The law requires that "a judge who pleads guilty or no contest or is found guilty of a crime committed while holding judicial office which is punishable as a felony under California or federal law and which either involves moral turpitude under that law or was committed in the course and scope of performing the judge's dutiesIshall not receive any benefits from the Judge's Retirement System, except that the amount of his or her accumulated contributions shall be paid to him or her by the Judge's Retirement System."
But Greer's complaint argues that "the entire denial of benefits prior to January 1, 1989 (effective date of the pension denial law), is contrary to settled principles of the California Supreme Court as it relates to retroactivity." Greer also argues that the state pension board "acted arbitrarily and capriciously with regards to withholding benefits for the years January 1, 1989, to January 1, 1991," which was the date on which Greer's last term in office began. He quit the bench in June 1993 in the wake of the investigation that eventually snared him and his fellow defendants.

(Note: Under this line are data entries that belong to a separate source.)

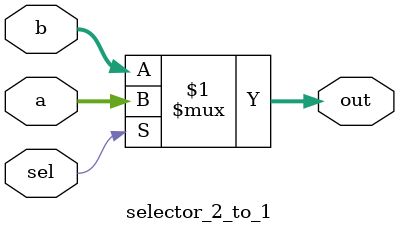
<source format=v>
`timescale 1ns / 1ps

module selector_2_to_1(a, b, sel, out);
  parameter WIDTH = 32;

  input [WIDTH-1:0] a;
  input [WIDTH-1:0] b;
  input sel;
  output [WIDTH-1:0] out;

  assign out = (sel)? a : b;

endmodule
</source>
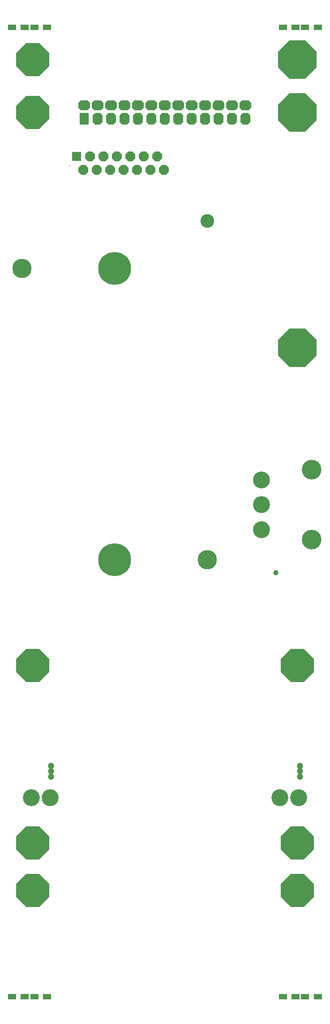
<source format=gbs>
G04 Layer_Color=16711935*
%FSLAX25Y25*%
%MOIN*%
G70*
G01*
G75*
%ADD76R,0.06312X0.04186*%
G04:AMPARAMS|DCode=94|XSize=70.99mil|YSize=86.74mil|CornerRadius=0mil|HoleSize=0mil|Usage=FLASHONLY|Rotation=270.000|XOffset=0mil|YOffset=0mil|HoleType=Round|Shape=Octagon|*
%AMOCTAGOND94*
4,1,8,0.04337,0.01775,0.04337,-0.01775,0.02562,-0.03550,-0.02562,-0.03550,-0.04337,-0.01775,-0.04337,0.01775,-0.02562,0.03550,0.02562,0.03550,0.04337,0.01775,0.0*
%
%ADD94OCTAGOND94*%

G04:AMPARAMS|DCode=95|XSize=86.74mil|YSize=70.99mil|CornerRadius=0mil|HoleSize=0mil|Usage=FLASHONLY|Rotation=270.000|XOffset=0mil|YOffset=0mil|HoleType=Round|Shape=Octagon|*
%AMOCTAGOND95*
4,1,8,-0.01775,-0.04337,0.01775,-0.04337,0.03550,-0.02562,0.03550,0.02562,0.01775,0.04337,-0.01775,0.04337,-0.03550,0.02562,-0.03550,-0.02562,-0.01775,-0.04337,0.0*
%
%ADD95OCTAGOND95*%

%ADD96R,0.07099X0.08674*%
%ADD97C,0.14579*%
%ADD98C,0.12611*%
%ADD99C,0.03950*%
%ADD100P,0.26434X8X292.5*%
%ADD101P,0.07684X8X292.5*%
%ADD102R,0.07099X0.07099*%
%ADD103C,0.00800*%
%ADD104P,0.30696X8X292.5*%
%ADD105C,0.24422*%
%ADD106C,0.14383*%
%ADD107C,0.10249*%
%ADD108C,0.04737*%
D76*
X10630Y-677559D02*
D03*
X1181D02*
D03*
X-15354D02*
D03*
X-5906D02*
D03*
X202756D02*
D03*
X212205D02*
D03*
X195669D02*
D03*
X186221D02*
D03*
X195669Y43701D02*
D03*
X186221D02*
D03*
X202756D02*
D03*
X212205D02*
D03*
X10630D02*
D03*
X1181D02*
D03*
X-15354D02*
D03*
X-5906D02*
D03*
D94*
X128425Y-14567D02*
D03*
X118425D02*
D03*
X78425D02*
D03*
X68425D02*
D03*
X58425D02*
D03*
X48425D02*
D03*
X38425D02*
D03*
X88425D02*
D03*
X98425D02*
D03*
X108425D02*
D03*
X148425D02*
D03*
X138425D02*
D03*
X158425D02*
D03*
D95*
X128425Y-24567D02*
D03*
X118425D02*
D03*
X78425D02*
D03*
X68425D02*
D03*
X58425D02*
D03*
X48425D02*
D03*
X88425D02*
D03*
X98425D02*
D03*
X108425D02*
D03*
X148425D02*
D03*
X138425D02*
D03*
X158425D02*
D03*
D96*
X38425D02*
D03*
D97*
X207677Y-285591D02*
D03*
Y-337598D02*
D03*
D98*
X170158Y-293091D02*
D03*
Y-330098D02*
D03*
Y-311595D02*
D03*
X-1181Y-529528D02*
D03*
X12992D02*
D03*
X183858D02*
D03*
X198031D02*
D03*
D99*
X181102Y-362205D02*
D03*
D100*
X0Y19685D02*
D03*
X196850Y-598425D02*
D03*
X0Y-431102D02*
D03*
Y-598425D02*
D03*
X196850Y-431102D02*
D03*
X0Y-19685D02*
D03*
Y-562992D02*
D03*
X196850D02*
D03*
D101*
X97658Y-62480D02*
D03*
X92658Y-52480D02*
D03*
X87657Y-62480D02*
D03*
X82657Y-52480D02*
D03*
X77658Y-62480D02*
D03*
X72658Y-52480D02*
D03*
X67658Y-62480D02*
D03*
X62657Y-52480D02*
D03*
X37657Y-62480D02*
D03*
X42658Y-52480D02*
D03*
X47657Y-62480D02*
D03*
X52658Y-52480D02*
D03*
X57657Y-62480D02*
D03*
D102*
X32658Y-52480D02*
D03*
D103*
X27146Y-59567D02*
D03*
D104*
X196850Y-194882D02*
D03*
Y19685D02*
D03*
Y-19685D02*
D03*
D105*
X61024Y-352362D02*
D03*
Y-135827D02*
D03*
D106*
X129941Y-352362D02*
D03*
X-7894Y-135827D02*
D03*
D107*
X129941Y-100394D02*
D03*
D108*
X13780Y-505905D02*
D03*
Y-509842D02*
D03*
Y-513779D02*
D03*
X198819D02*
D03*
Y-509842D02*
D03*
Y-505905D02*
D03*
M02*

</source>
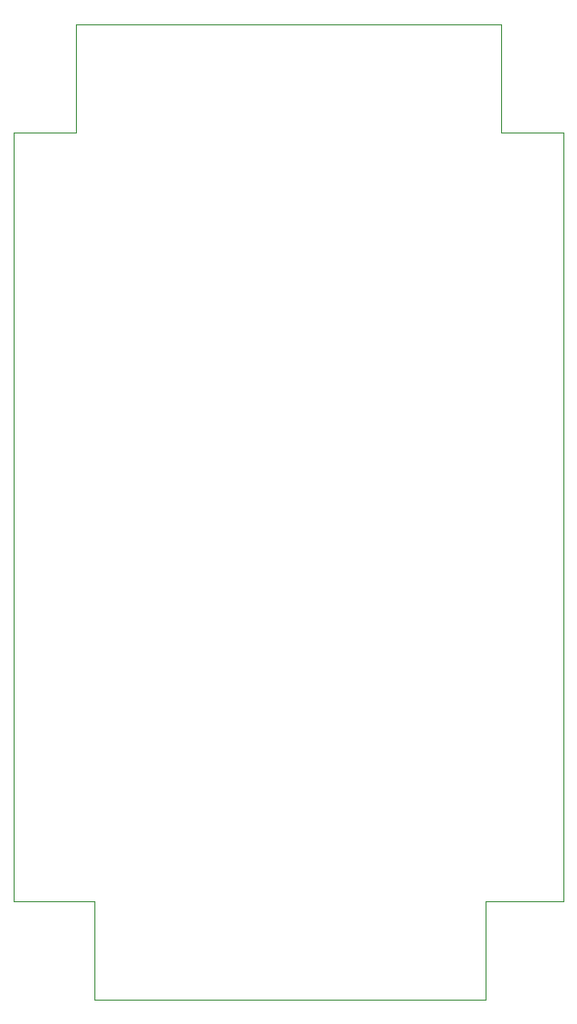
<source format=gbr>
%TF.GenerationSoftware,KiCad,Pcbnew,6.0.2+dfsg-1*%
%TF.CreationDate,2022-09-01T21:00:40+02:00*%
%TF.ProjectId,vscp-din-esp32-can-z102,76736370-2d64-4696-9e2d-65737033322d,rev?*%
%TF.SameCoordinates,Original*%
%TF.FileFunction,Profile,NP*%
%FSLAX46Y46*%
G04 Gerber Fmt 4.6, Leading zero omitted, Abs format (unit mm)*
G04 Created by KiCad (PCBNEW 6.0.2+dfsg-1) date 2022-09-01 21:00:40*
%MOMM*%
%LPD*%
G01*
G04 APERTURE LIST*
%TA.AperFunction,Profile*%
%ADD10C,0.050000*%
%TD*%
G04 APERTURE END LIST*
D10*
X125100000Y-75425000D02*
X125100000Y-65975000D01*
X160700000Y-142225000D02*
X160700000Y-150725000D01*
X167500000Y-75425000D02*
X167500000Y-142225000D01*
X125100000Y-65975000D02*
X162100000Y-66025000D01*
X167500000Y-142225000D02*
X160700000Y-142225000D01*
X119700000Y-75425000D02*
X119700000Y-142225000D01*
X125100000Y-75425000D02*
X119700000Y-75425000D01*
X126700000Y-142225000D02*
X126700000Y-150725000D01*
X160700000Y-150725000D02*
X126700000Y-150725000D01*
X119700000Y-142225000D02*
X126700000Y-142225000D01*
X162100000Y-75425000D02*
X162100000Y-66025000D01*
X162100000Y-75425000D02*
X167500000Y-75425000D01*
M02*

</source>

Greer says in his suit that despite his demands for payment, the state has "refused to pay Petitioner's retirement benefits as well as medical and dental benefits." At the time of Greer's retirement, the suit says, he had served 13 years and 11 months on the bench. Based on what he maintains was his annual salary in 1993 of $103,219, Greer's claim works out to about $50,000 a year.
A spokesman for the California Public Employees Retirement System, the target of Greer's suit, confirms that the ex-judge's pension and benefits have been denied under the law, and that the pension system has been served with the suit, but would not comment further. Bruce Cornblum, the Rancho Bernardo lawyer representing Greer, did not respond to requests for comment.
Greer's attempts to hang on to his pension appear to be in direct contradiction to the claims of poverty he and his criminal defense attorney made during his February sentencing hearing. Although his fellow defendants were appealing their convictions, Greer, who took $75,000 worth of gratuities from Frega, said he would face the music. He pleaded guilty, he said, as soon as he was confronted with the charges against him as, he claimed, "a demonstration of the courage I lacked in the past." Greer's attorney Robert Brewer added that the former judge would soon be disbarred from the practice of law and that Greer would be prohibited from any activity having to do with the practice of law.
"People have to understand that Judge Greer is basically a ruined human being," Brewer told a reporter on the courthouse steps. Not only was Greer a broken man, Brewer told the court, but his house was being sold to satisfy debts. Greer pleaded with the judge to keep himself out of jail. "There is not a day in the last several years that the horror I have created is not on my mind and eating away at my insides."
The ex-judge then talked about his suicide attempt in a Hemet motel room in January 1996, in which he swallowed pills and apparently attempted to slit his wrists. Greer said he had no idea why he didn't die. "Medically, I should have died. It was not my time," Greer told the court. Greer's attorney told the court that the ex-judge was a sick man, friendless and desolate, who had abandoned almost all hope of living.
When it was over, Greer got off without going to prison, although according to the federal probation department, he should have been handed four years behind bars plus a huge fine. Instead, federal Judge Edward Rafeedie fined Greer just $50, the minimum needed to comply with the law, and gave him three years' probation. Greer's health and his cooperation in the case against Adams, Malkus, and Frega were given as the reason for the soft sentence. Rafeedie then claimed that he believed the Greer case was an aberration. San Diego lawyers and judges are "honest and honorable," he said, and California courts are also "squeaky clean." Greer's case against the state pension board may soon test that assumption.